• TASK BRIEF
In the material below, print every line exactly and omit the pictures.
*** Opening GIVEN INFORMATION ***
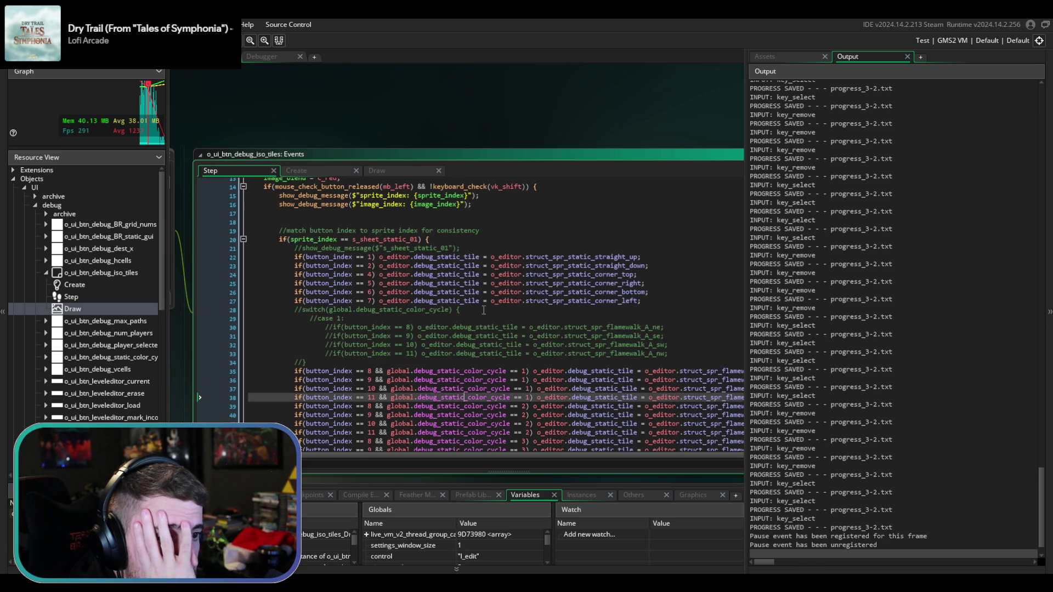
- Show the Asset Browser in place of Output, with the Create code scrolled to line 1
{"action": "left_click", "coordinate": [315, 171]}
{"action": "left_click", "coordinate": [393, 167]}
*** Closing GIVEN INFORMATION ***
• SOLUTION TO THIS PROBLEM
- Show the Asset Browser in place of Output, with the Create code scrolled to line 1
{"action": "left_click", "coordinate": [315, 171]}
{"action": "left_click", "coordinate": [393, 167]}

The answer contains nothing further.